§ **Task statement**
Return the text read from each of the records below, line for line and unchanged, and leave the pictures out of your answer.

§ **Records supplied**

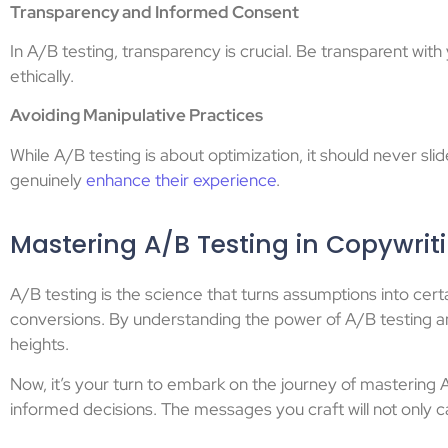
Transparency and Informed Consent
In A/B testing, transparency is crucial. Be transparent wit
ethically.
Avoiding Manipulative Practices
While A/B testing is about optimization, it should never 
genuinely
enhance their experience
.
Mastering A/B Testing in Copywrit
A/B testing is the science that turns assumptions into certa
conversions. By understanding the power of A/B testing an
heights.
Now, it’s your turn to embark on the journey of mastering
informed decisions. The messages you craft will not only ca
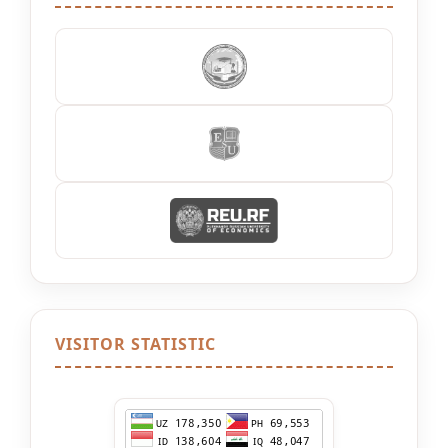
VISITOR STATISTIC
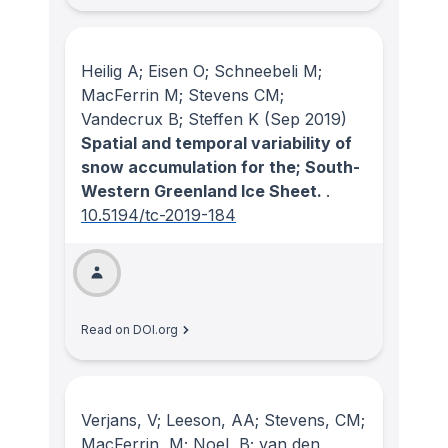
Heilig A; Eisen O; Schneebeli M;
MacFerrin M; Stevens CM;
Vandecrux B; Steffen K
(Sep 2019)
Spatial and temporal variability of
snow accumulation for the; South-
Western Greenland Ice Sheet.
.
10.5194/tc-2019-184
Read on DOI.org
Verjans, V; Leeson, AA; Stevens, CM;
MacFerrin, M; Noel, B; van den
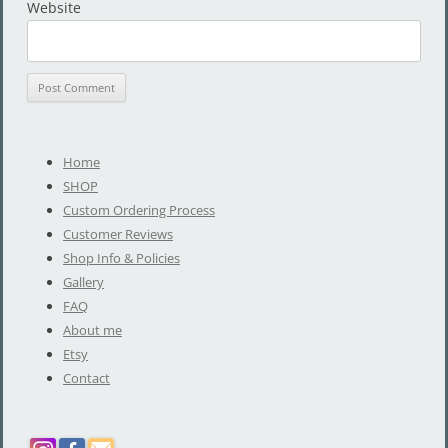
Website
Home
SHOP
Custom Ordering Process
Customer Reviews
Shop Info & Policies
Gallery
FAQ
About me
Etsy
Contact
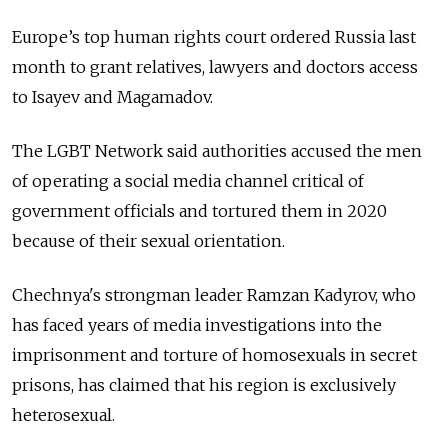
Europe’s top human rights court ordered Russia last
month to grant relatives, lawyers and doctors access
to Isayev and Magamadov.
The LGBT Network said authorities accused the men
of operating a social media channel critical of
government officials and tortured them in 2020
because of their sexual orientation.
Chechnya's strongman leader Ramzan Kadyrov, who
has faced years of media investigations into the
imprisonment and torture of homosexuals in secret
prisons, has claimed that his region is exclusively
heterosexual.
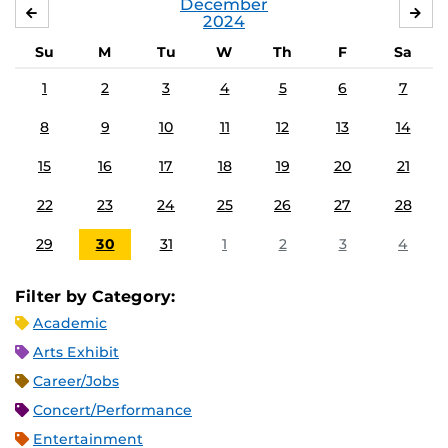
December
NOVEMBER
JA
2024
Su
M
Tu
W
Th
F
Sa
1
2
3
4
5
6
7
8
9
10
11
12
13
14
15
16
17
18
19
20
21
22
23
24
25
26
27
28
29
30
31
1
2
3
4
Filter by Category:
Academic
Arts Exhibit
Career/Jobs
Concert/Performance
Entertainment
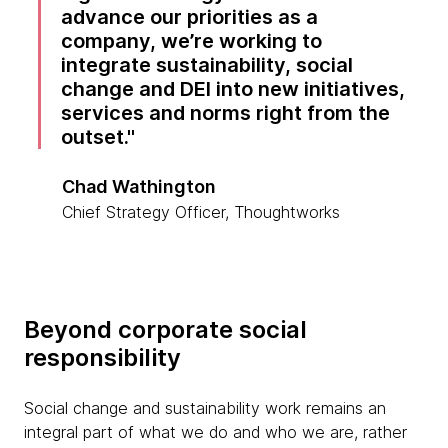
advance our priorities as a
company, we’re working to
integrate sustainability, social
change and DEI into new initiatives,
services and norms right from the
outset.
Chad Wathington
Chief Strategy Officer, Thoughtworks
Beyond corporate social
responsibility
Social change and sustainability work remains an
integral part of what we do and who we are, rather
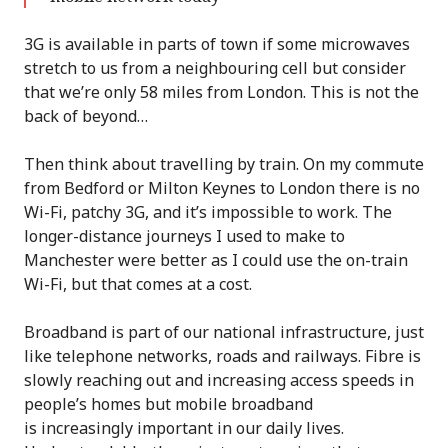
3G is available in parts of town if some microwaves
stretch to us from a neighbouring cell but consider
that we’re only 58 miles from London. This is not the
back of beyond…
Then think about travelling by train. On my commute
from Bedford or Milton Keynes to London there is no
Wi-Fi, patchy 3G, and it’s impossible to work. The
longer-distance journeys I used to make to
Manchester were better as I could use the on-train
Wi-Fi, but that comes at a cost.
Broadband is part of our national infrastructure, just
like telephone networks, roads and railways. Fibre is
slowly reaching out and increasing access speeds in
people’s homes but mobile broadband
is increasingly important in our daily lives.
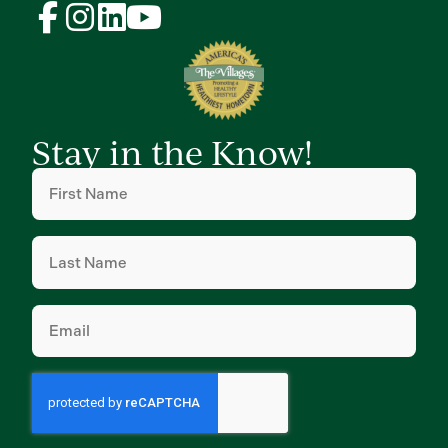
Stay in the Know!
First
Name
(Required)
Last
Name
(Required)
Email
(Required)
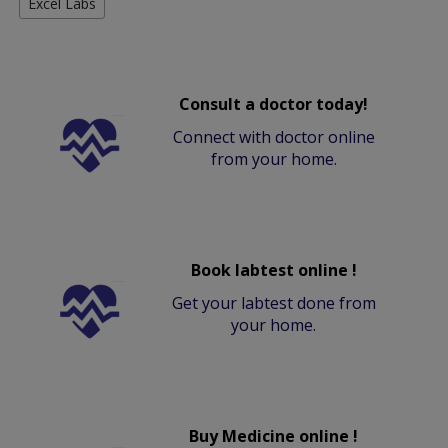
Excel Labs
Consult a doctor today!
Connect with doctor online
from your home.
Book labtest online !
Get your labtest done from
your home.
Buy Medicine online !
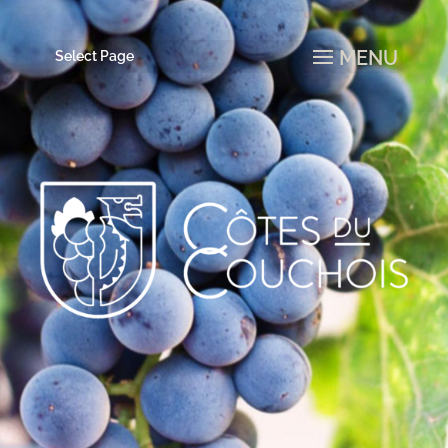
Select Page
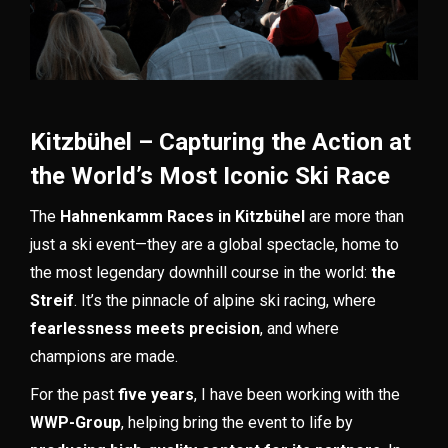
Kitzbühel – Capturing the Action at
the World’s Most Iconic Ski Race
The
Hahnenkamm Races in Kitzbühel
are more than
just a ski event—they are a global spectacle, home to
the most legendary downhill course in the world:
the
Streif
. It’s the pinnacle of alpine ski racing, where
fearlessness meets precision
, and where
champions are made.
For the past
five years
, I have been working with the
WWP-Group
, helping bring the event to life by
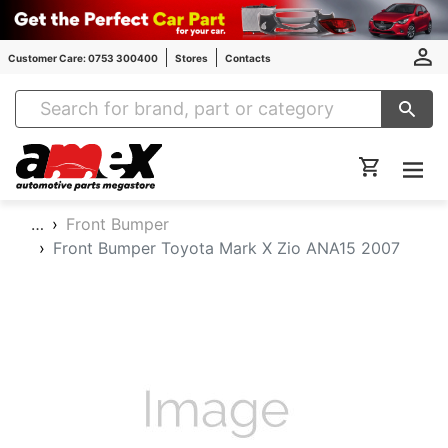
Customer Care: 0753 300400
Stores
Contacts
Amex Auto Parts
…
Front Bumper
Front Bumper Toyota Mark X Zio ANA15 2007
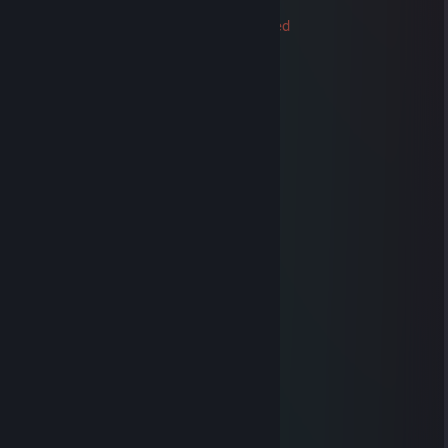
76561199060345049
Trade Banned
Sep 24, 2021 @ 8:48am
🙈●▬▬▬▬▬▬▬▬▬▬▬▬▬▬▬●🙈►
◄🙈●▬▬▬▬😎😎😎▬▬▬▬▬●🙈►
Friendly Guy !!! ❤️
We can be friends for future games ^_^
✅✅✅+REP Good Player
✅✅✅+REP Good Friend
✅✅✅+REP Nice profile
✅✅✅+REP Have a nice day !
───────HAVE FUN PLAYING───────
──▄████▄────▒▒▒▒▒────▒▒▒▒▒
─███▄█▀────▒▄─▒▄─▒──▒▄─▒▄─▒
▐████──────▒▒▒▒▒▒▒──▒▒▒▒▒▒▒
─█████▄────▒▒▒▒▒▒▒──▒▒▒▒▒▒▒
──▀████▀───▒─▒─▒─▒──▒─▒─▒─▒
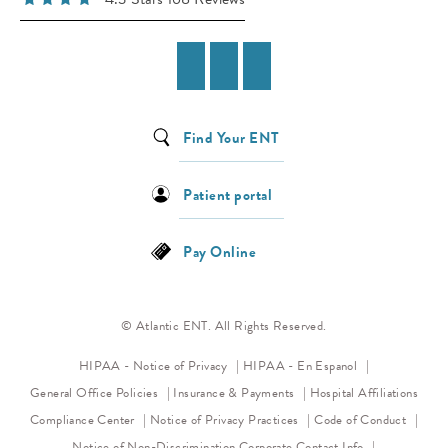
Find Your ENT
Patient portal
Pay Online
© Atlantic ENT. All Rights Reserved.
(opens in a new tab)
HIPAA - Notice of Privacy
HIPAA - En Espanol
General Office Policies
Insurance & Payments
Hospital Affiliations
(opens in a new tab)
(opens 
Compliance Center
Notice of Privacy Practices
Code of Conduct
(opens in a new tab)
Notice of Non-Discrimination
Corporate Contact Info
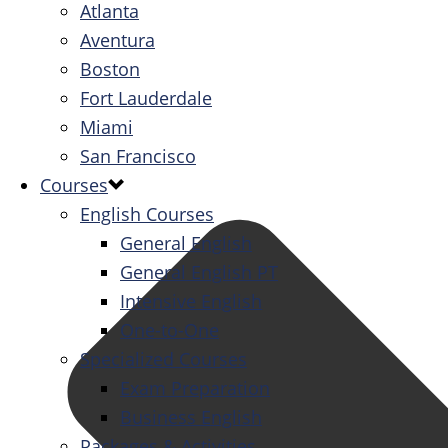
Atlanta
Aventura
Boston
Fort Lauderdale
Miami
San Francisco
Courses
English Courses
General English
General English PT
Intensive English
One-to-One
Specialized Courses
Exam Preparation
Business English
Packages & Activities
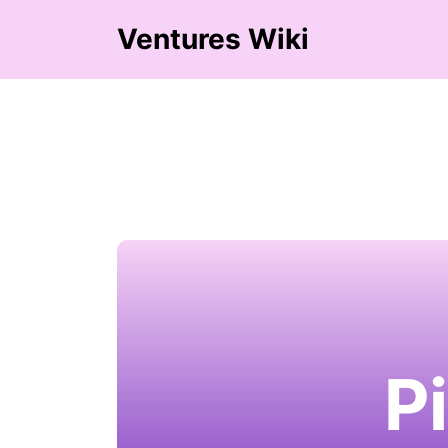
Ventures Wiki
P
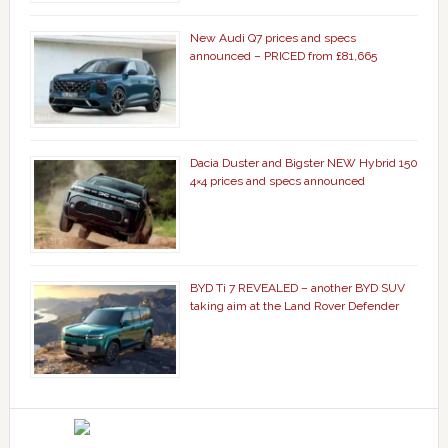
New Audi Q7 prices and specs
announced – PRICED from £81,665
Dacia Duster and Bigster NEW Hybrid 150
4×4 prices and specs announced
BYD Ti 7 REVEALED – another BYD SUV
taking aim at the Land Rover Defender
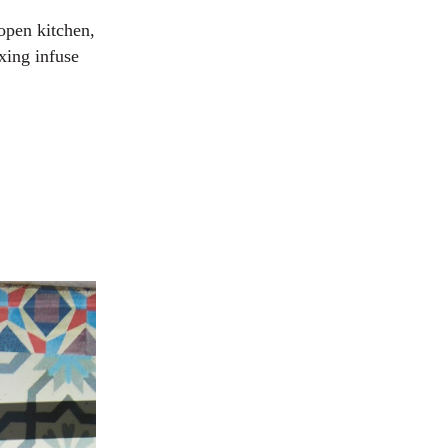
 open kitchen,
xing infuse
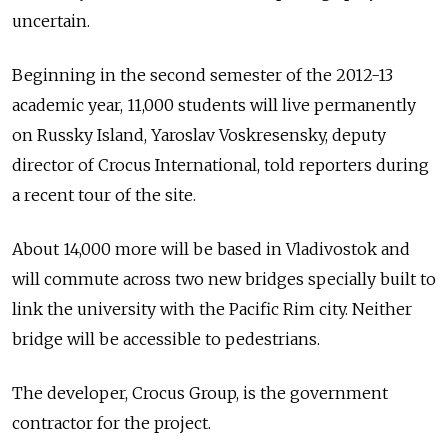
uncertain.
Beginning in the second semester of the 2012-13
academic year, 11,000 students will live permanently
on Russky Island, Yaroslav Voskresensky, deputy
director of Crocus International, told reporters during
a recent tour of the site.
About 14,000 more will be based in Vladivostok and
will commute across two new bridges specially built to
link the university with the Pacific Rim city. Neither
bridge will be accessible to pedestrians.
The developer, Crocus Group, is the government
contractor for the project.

§ **Output of the task**
Transparency and Informed Consent
In A/B testing, transparency is crucial. Be transparent wit
ethically.
Avoiding Manipulative Practices
While A/B testing is about optimization, it should never 
genuinely
enhance their experience
.
Mastering A/B Testing in Copywrit
A/B testing is the science that turns assumptions into certa
conversions. By understanding the power of A/B testing an
heights.
Now, it’s your turn to embark on the journey of mastering
informed decisions. The messages you craft will not only ca
VISITOR STATISTIC
Heilig A; Eisen O; Schneebeli M;
MacFerrin M; Stevens CM;
Vandecrux B; Steffen K
(Sep 2019)
Spatial and temporal variability of
snow accumulation for the; South-
Western Greenland Ice Sheet.
.
10.5194/tc-2019-184
Read on DOI.org
Verjans, V; Leeson, AA; Stevens, CM;
MacFerrin, M; Noel, B; van den
Website
Home
SHOP
Custom Ordering Process
Customer Reviews
Shop Info & Policies
Gallery
FAQ
About me
Etsy
Contact
Europe’s top human rights court ordered Russia last
month to grant relatives, lawyers and doctors access
to Isayev and Magamadov.
The LGBT Network said authorities accused the men
of operating a social media channel critical of
government officials and tortured them in 2020
because of their sexual orientation.
Chechnya's strongman leader Ramzan Kadyrov, who
has faced years of media investigations into the
imprisonment and torture of homosexuals in secret
prisons, has claimed that his region is exclusively
heterosexual.
December
NOVEMBER
JA
2024
Su
M
Tu
W
Th
F
Sa
1
2
3
4
5
6
7
8
9
10
11
12
13
14
15
16
17
18
19
20
21
22
23
24
25
26
27
28
29
30
31
1
2
3
4
Filter by Category:
Academic
Arts Exhibit
Career/Jobs
Concert/Performance
Entertainment
advance our priorities as a
company, we’re working to
integrate sustainability, social
change and DEI into new initiatives,
services and norms right from the
outset.
Chad Wathington
Chief Strategy Officer, Thoughtworks
Beyond corporate social
responsibility
Social change and sustainability work remains an
integral part of what we do and who we are, rather
3G is available in parts of town if some microwaves
stretch to us from a neighbouring cell but consider
that we’re only 58 miles from London. This is not the
back of beyond…
Then think about travelling by train. On my commute
from Bedford or Milton Keynes to London there is no
Wi-Fi, patchy 3G, and it’s impossible to work. The
longer-distance journeys I used to make to
Manchester were better as I could use the on-train
Wi-Fi, but that comes at a cost.
Broadband is part of our national infrastructure, just
like telephone networks, roads and railways. Fibre is
slowly reaching out and increasing access speeds in
people’s homes but mobile broadband
is increasingly important in our daily lives.
Stay in the Know!
First
Name
(Required)
Last
Name
(Required)
Email
(Required)
Excel Labs
Consult a doctor today!
Connect with doctor online
from your home.
Book labtest online !
Get your labtest done from
your home.
Buy Medicine online !
Select Page
Kitzbühel – Capturing the Action at
the World’s Most Iconic Ski Race
The
Hahnenkamm Races in Kitzbühel
are more than
just a ski event—they are a global spectacle, home to
the most legendary downhill course in the world:
the
Streif
. It’s the pinnacle of alpine ski racing, where
fearlessness meets precision
, and where
champions are made.
For the past
five years
, I have been working with the
WWP-Group
, helping bring the event to life by
Customer Care: 0753 300400
Stores
Contacts
Amex Auto Parts
…
Front Bumper
Front Bumper Toyota Mark X Zio ANA15 2007
76561199060345049
Trade Banned
Sep 24, 2021 @ 8:48am
🙈●▬▬▬▬▬▬▬▬▬▬▬▬▬▬▬●🙈►
◄🙈●▬▬▬▬😎😎😎▬▬▬▬▬●🙈►
Friendly Guy !!! ❤️
We can be friends for future games ^_^
✅✅✅+REP Good Player
✅✅✅+REP Good Friend
✅✅✅+REP Nice profile
✅✅✅+REP Have a nice day !
───────HAVE FUN PLAYING───────
──▄████▄────▒▒▒▒▒────▒▒▒▒▒
─███▄█▀────▒▄─▒▄─▒──▒▄─▒▄─▒
▐████──────▒▒▒▒▒▒▒──▒▒▒▒▒▒▒
─█████▄────▒▒▒▒▒▒▒──▒▒▒▒▒▒▒
──▀████▀───▒─▒─▒─▒──▒─▒─▒─▒
Find Your ENT
Patient portal
Pay Online
© Atlantic ENT. All Rights Reserved.
(opens in a new tab)
HIPAA - Notice of Privacy
HIPAA - En Espanol
General Office Policies
Insurance & Payments
Hospital Affiliations
(opens in a new tab)
(opens 
Compliance Center
Notice of Privacy Practices
Code of Conduct
(opens in a new tab)
Notice of Non-Discrimination
Corporate Contact Info
Atlanta
Aventura
Boston
Fort Lauderdale
Miami
San Francisco
Courses
English Courses
General English
General English PT
Intensive English
One-to-One
Specialized Courses
Exam Preparation
Business English
Packages & Activities
Ventures Wiki
P
New Audi Q7 prices and specs
announced – PRICED from £81,665
Dacia Duster and Bigster NEW Hybrid 150
4×4 prices and specs announced
BYD Ti 7 REVEALED – another BYD SUV
taking aim at the Land Rover Defender
 open kitchen,
xing infuse
uncertain.
Beginning in the second semester of the 2012-13
academic year, 11,000 students will live permanently
on Russky Island, Yaroslav Voskresensky, deputy
director of Crocus International, told reporters during
a recent tour of the site.
About 14,000 more will be based in Vladivostok and
will commute across two new bridges specially built to
link the university with the Pacific Rim city. Neither
bridge will be accessible to pedestrians.
The developer, Crocus Group, is the government
contractor for the project.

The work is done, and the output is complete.